A: Industrial PNT architectures prioritize deterministic synchronization, low jitter, controlled aging, and long lifecycle stability. Timing devices used in these applications include:
- SiT5156 Super-TCXO: PTP and TSN synchronization achieving <1 µs synchronization accuracy with 3E-11 Allan deviation at 10-second averaging, ±0.5 to ±2.5 ppm frequency stability over -40°C to +85°C (extended to +105°C), operating across 1-60 MHz with programmable pull ranges up to ±3200 ppm.
- SiT5356/SiT5357: Super-TCXO: AGV and AMR navigation applications requiring high stability under dynamic thermal conditions, delivering ±0.1 to ±0.25 ppm stability, ±1 ppb/°C frequency slope, and 0.31 ps RMS jitter across -40°C to +105°C, supporting GNSS-based navigation and sensor fusion in mobile platforms operating across warehouse and outdoor environments.
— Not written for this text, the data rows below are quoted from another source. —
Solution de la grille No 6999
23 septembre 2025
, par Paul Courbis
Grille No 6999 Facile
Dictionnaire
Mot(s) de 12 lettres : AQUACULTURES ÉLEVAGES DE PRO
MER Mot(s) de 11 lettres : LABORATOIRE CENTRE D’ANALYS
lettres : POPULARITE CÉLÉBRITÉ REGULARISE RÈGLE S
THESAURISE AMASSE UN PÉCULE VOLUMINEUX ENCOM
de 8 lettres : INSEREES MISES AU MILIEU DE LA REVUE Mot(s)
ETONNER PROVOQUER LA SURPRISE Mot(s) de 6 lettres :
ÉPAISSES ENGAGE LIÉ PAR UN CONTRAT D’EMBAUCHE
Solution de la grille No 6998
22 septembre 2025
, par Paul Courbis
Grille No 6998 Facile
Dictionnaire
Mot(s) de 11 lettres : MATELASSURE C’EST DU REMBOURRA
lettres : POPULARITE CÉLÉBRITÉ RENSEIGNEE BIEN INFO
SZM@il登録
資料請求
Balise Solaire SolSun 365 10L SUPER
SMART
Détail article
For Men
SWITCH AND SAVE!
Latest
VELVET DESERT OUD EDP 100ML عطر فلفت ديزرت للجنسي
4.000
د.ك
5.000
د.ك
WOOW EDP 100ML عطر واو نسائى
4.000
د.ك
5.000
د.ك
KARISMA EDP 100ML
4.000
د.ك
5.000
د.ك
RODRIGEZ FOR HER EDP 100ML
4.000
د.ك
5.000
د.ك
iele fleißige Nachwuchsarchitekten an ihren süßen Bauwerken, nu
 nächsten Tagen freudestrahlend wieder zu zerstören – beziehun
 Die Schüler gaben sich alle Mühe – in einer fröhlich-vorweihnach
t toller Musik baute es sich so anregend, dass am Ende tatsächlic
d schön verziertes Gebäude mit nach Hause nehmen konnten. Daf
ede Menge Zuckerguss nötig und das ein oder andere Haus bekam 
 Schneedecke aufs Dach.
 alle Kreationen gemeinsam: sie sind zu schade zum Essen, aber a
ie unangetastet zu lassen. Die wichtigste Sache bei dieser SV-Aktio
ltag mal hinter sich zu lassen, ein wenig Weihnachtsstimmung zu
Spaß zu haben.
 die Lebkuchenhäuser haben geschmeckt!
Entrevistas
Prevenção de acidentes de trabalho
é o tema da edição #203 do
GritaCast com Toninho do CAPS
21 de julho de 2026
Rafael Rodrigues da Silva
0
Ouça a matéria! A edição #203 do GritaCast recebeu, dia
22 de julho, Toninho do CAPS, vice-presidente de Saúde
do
- SiT8918/SiT8920: Harsh industrial environments maintaining ±20 ppm frequency stability across -40°C to +125°C (SiT8918) and -55°C to +125°C (SiT8920) with 0.1 ppb/g vibration sensitivity, 50,000 g shock resistance, and MTBF exceeding 500 million hours.
- SiT8021/SiT1569: Ultra-low-power timing for battery-powered and edge applications with 100 µA (SiT8021, 1-26 MHz) and 3.3 µA (SiT1569, 1 Hz to 462.5 kHz) power consumption in compact 1.5×0.8 mm packages, extending battery life in distributed sensors, wireless I/O modules, and mobile industrial equipment.
- SiT9005: EMI reduction for factory-floor environments with configurable center spread up to ±2.0% or down spread to -4.0%, delivering up to 30 dB harmonic reduction while maintaining ±20 to ±50 ppm stability across -40°C to +85°C in compact 2.0×1.6 mm to 3.2×2.5 mm packages.
- SiT8924: General-purpose oscillator for AGV and UGV subsystems including MCU, sensors, drive control, and battery management, operating from -55°C to +125°C across 1-110 MHz with ±20 ppm stability.
These devices support PTP, TSN, and synchronized control across distributed PLCs, robotics, and GNSS-assisted infrastructure.